**WHAT TO WORK ON:** Find and copy each line of the data that includes "white".

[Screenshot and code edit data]

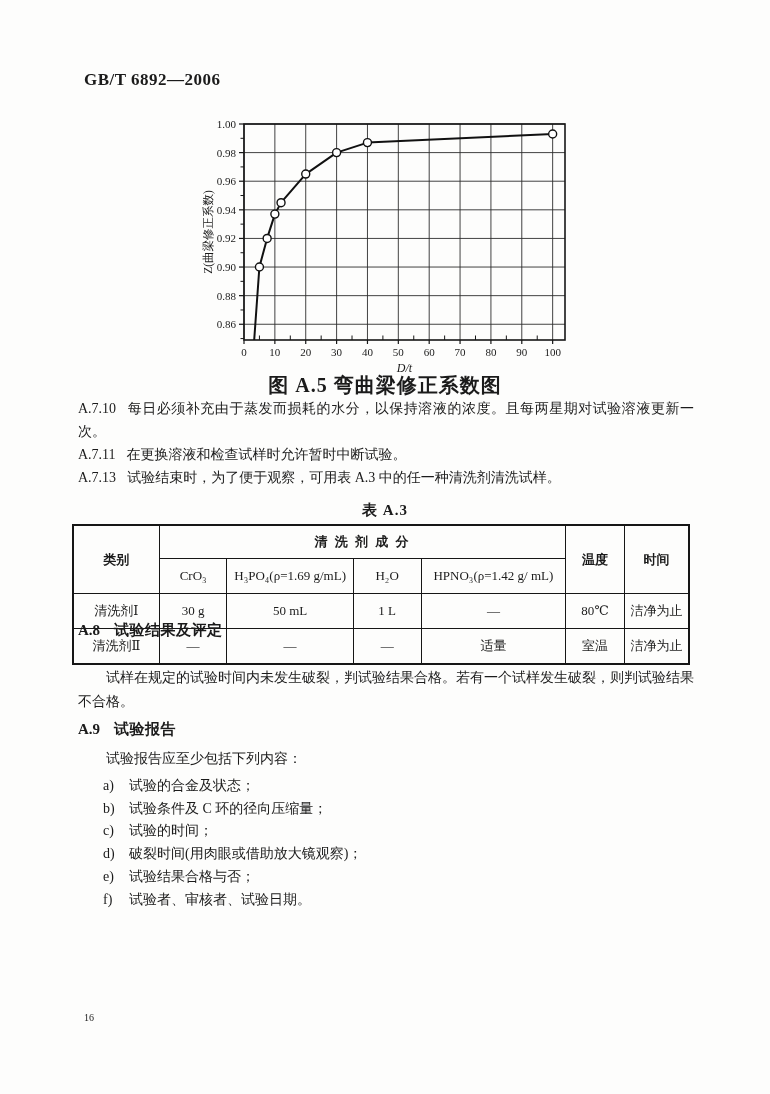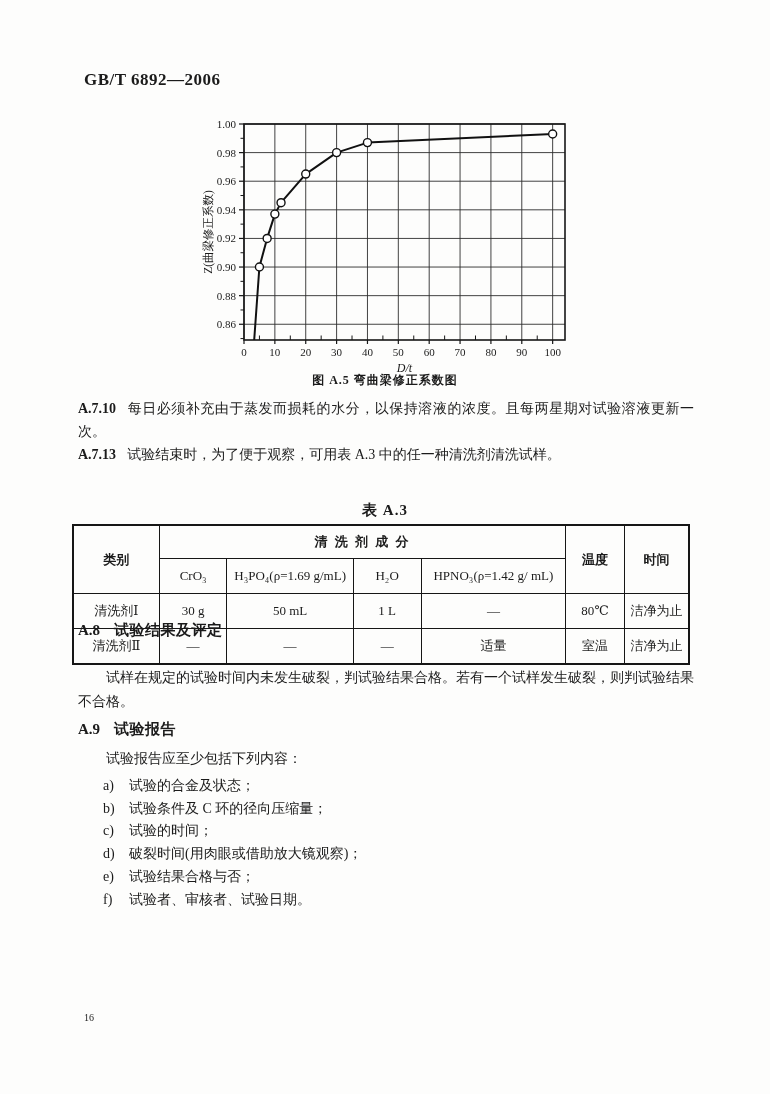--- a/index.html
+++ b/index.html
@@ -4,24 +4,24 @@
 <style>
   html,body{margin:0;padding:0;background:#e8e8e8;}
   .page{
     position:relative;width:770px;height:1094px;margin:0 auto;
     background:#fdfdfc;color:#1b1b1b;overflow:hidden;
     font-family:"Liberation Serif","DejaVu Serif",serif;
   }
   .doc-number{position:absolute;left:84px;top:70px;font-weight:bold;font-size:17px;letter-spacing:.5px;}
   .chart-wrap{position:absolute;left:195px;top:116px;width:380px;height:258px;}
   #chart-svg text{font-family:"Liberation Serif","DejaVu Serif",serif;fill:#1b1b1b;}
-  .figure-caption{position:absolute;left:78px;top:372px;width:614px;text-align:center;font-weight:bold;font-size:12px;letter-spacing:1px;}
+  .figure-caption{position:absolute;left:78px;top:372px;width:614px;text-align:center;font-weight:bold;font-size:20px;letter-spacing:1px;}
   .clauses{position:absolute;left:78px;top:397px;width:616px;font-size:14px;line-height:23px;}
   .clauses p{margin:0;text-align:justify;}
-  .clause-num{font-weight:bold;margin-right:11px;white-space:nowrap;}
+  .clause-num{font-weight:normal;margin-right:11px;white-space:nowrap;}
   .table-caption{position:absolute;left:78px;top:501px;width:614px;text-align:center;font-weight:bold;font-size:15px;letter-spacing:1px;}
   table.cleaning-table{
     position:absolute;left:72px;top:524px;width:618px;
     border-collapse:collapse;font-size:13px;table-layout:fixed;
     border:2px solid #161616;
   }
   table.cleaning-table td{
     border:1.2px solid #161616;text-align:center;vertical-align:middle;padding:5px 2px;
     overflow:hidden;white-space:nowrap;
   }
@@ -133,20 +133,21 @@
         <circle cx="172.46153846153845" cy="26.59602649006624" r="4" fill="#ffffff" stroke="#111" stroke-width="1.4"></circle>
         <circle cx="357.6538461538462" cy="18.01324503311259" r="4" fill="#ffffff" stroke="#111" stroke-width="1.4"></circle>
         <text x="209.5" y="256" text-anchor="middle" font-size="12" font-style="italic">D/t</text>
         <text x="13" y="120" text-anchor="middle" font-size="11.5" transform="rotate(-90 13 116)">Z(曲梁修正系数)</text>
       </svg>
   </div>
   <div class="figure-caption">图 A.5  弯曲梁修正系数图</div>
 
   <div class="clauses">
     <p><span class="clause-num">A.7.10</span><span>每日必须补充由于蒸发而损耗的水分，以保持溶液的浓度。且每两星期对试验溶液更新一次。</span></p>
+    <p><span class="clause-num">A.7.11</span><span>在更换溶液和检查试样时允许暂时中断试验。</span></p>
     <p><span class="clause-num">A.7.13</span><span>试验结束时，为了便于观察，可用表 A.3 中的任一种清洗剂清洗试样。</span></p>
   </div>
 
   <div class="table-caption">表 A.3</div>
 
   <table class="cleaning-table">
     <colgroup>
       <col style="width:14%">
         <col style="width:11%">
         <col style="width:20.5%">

* * *

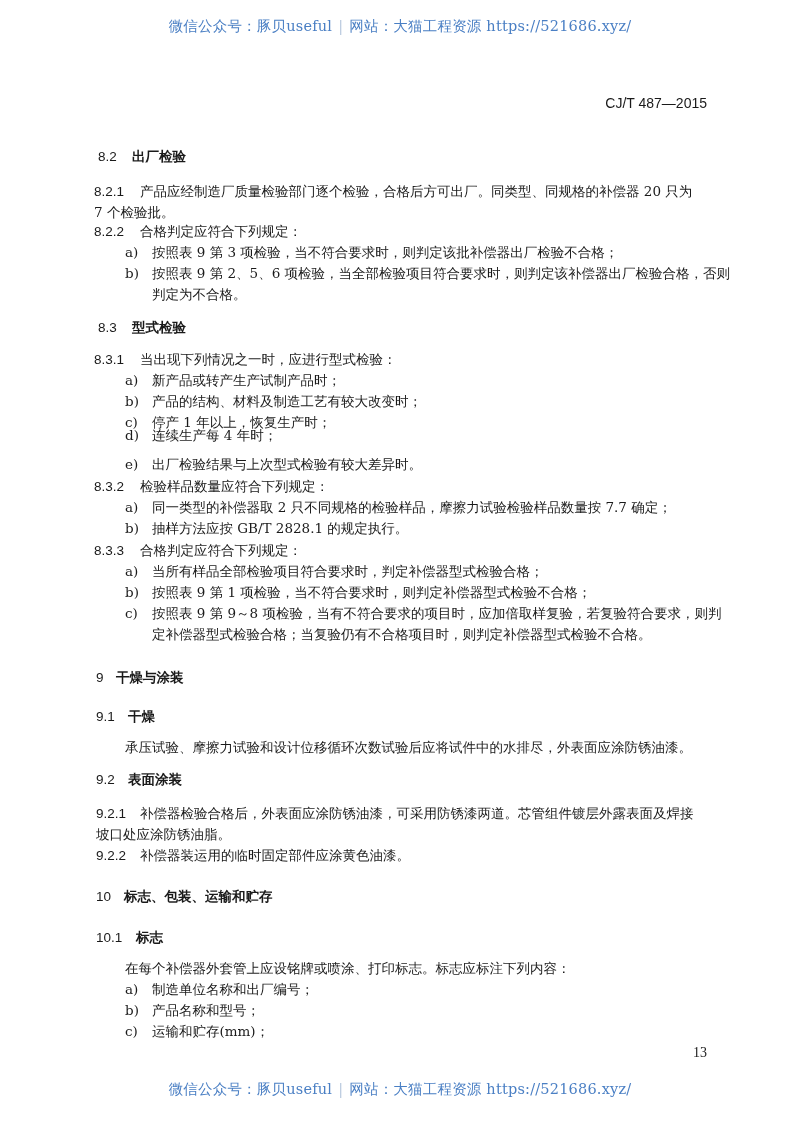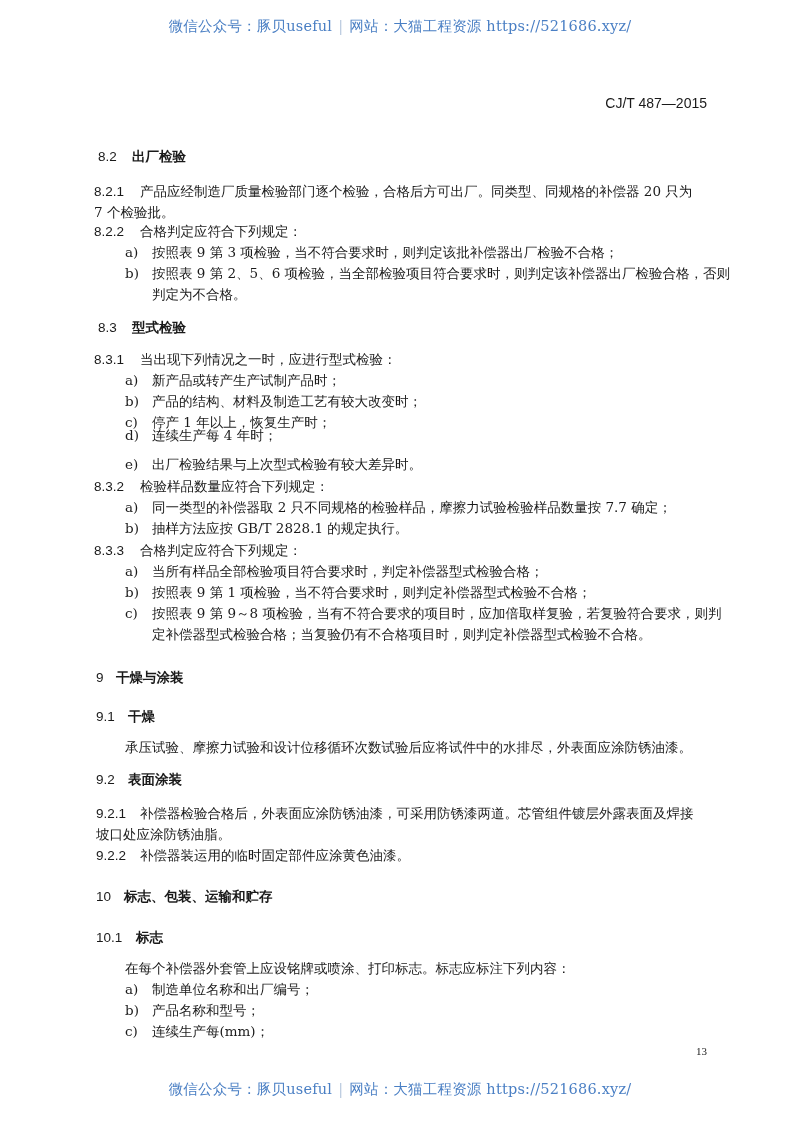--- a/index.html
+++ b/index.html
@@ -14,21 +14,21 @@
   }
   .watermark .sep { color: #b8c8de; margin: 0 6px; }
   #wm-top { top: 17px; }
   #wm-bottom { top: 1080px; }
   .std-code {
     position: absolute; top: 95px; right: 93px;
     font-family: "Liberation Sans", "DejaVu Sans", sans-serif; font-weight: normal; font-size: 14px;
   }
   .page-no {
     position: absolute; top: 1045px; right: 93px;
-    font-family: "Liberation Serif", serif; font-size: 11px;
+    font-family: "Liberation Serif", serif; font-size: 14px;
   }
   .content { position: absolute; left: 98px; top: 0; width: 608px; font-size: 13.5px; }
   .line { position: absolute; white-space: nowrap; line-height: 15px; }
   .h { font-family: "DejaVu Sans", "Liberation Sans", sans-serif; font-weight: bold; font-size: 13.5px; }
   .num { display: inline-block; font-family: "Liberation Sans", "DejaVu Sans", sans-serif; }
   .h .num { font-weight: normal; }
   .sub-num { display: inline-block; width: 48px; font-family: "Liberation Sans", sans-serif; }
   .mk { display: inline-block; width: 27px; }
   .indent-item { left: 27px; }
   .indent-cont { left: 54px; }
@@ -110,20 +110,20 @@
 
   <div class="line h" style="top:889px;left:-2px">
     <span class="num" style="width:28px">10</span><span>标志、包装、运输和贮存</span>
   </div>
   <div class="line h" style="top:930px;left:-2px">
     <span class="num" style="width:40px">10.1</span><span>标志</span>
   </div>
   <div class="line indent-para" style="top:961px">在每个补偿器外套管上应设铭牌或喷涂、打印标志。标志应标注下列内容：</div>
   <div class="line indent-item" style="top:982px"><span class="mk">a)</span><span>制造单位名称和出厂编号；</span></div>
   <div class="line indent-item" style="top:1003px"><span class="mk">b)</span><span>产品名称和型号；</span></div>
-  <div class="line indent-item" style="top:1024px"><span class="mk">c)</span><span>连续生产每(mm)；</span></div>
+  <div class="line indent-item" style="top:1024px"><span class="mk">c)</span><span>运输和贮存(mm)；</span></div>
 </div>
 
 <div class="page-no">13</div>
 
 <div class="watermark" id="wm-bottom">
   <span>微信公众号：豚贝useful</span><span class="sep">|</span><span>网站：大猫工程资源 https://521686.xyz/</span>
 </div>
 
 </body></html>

--

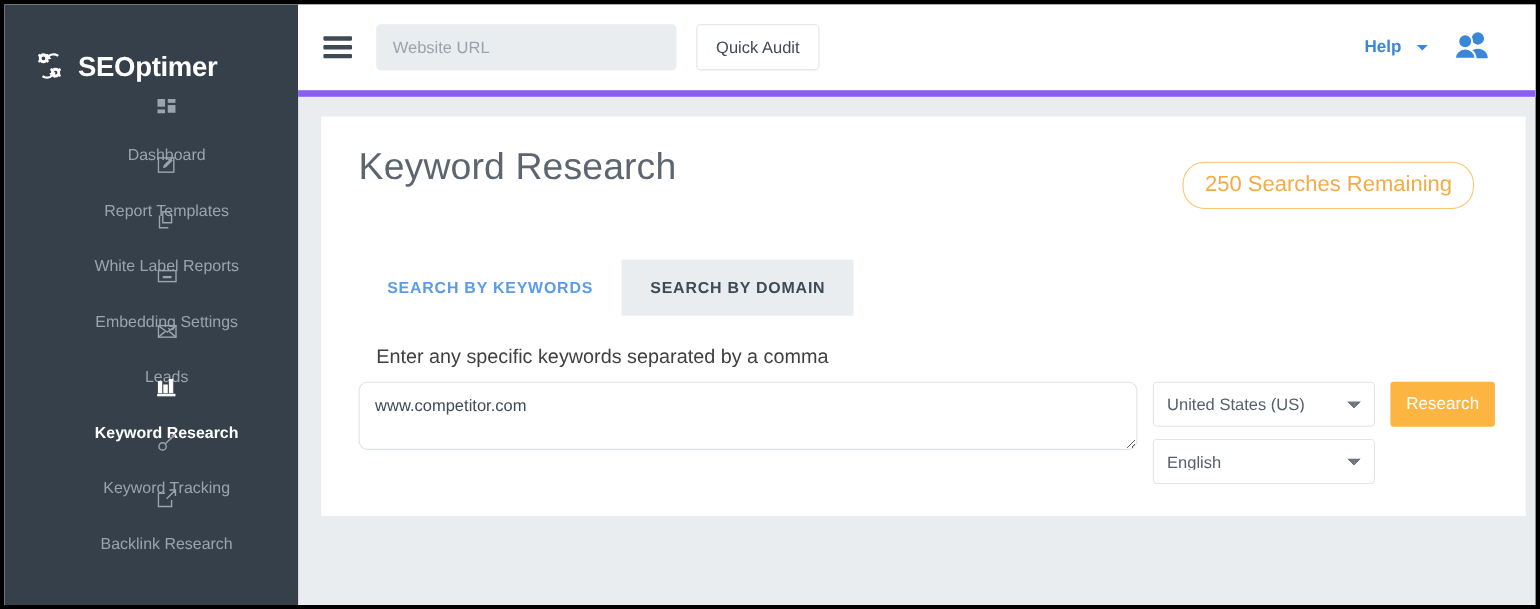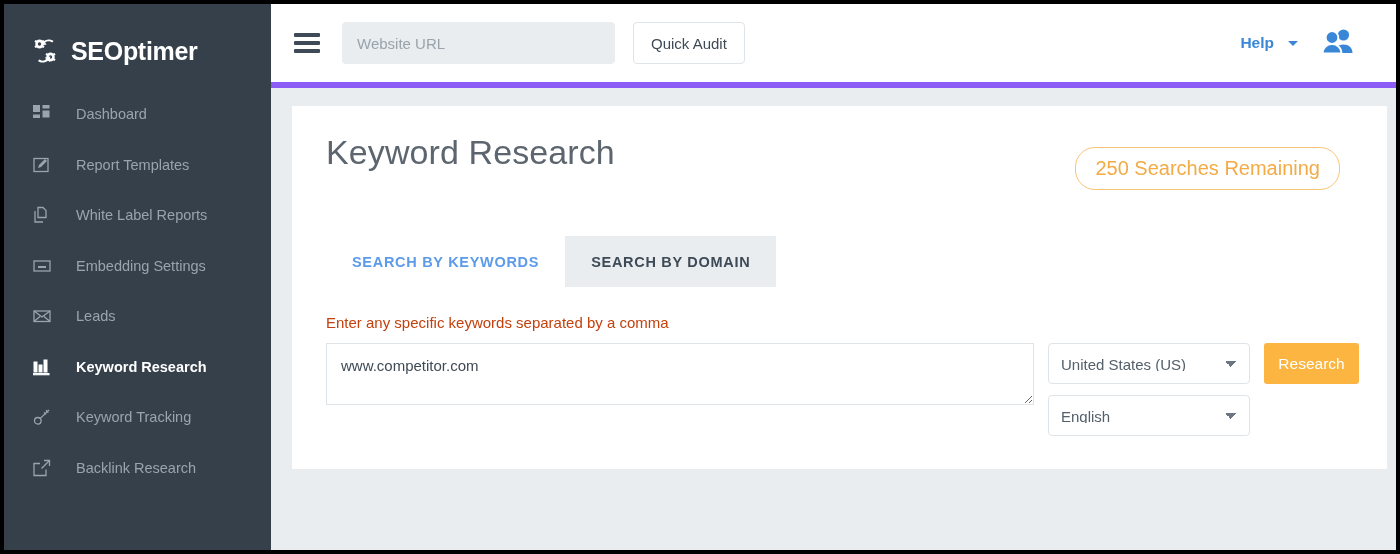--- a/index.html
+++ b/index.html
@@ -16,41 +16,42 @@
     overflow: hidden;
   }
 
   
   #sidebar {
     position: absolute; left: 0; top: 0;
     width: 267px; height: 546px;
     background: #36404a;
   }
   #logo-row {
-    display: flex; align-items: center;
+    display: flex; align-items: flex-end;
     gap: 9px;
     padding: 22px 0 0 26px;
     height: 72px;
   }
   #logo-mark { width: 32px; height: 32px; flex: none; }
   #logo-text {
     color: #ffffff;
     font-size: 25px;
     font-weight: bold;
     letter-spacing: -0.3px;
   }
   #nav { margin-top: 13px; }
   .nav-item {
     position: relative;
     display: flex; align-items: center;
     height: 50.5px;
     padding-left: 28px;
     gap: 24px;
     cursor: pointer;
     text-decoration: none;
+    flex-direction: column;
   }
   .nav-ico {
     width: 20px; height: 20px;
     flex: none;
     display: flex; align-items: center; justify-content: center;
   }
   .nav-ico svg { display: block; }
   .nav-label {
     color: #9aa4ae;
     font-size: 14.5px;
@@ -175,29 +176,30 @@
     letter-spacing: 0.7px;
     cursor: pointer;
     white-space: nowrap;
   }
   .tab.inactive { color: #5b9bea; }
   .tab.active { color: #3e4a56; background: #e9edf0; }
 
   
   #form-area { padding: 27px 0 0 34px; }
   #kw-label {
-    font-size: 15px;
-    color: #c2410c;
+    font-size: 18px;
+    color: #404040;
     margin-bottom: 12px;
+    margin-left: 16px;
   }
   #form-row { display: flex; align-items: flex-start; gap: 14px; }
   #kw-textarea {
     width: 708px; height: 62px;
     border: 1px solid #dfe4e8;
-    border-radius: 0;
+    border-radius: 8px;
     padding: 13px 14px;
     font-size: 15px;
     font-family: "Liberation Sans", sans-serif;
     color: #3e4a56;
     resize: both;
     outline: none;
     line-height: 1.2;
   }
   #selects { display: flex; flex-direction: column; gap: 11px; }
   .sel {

**SOLUTION BELOW:**
-  .clause-num{font-weight:bold;margin-right:11px;white-space:nowrap;}
+  .clause-num{font-weight:normal;margin-right:11px;white-space:nowrap;}
     overflow:hidden;white-space:nowrap;
   .line { position: absolute; white-space: nowrap; line-height: 15px; }
     white-space: nowrap;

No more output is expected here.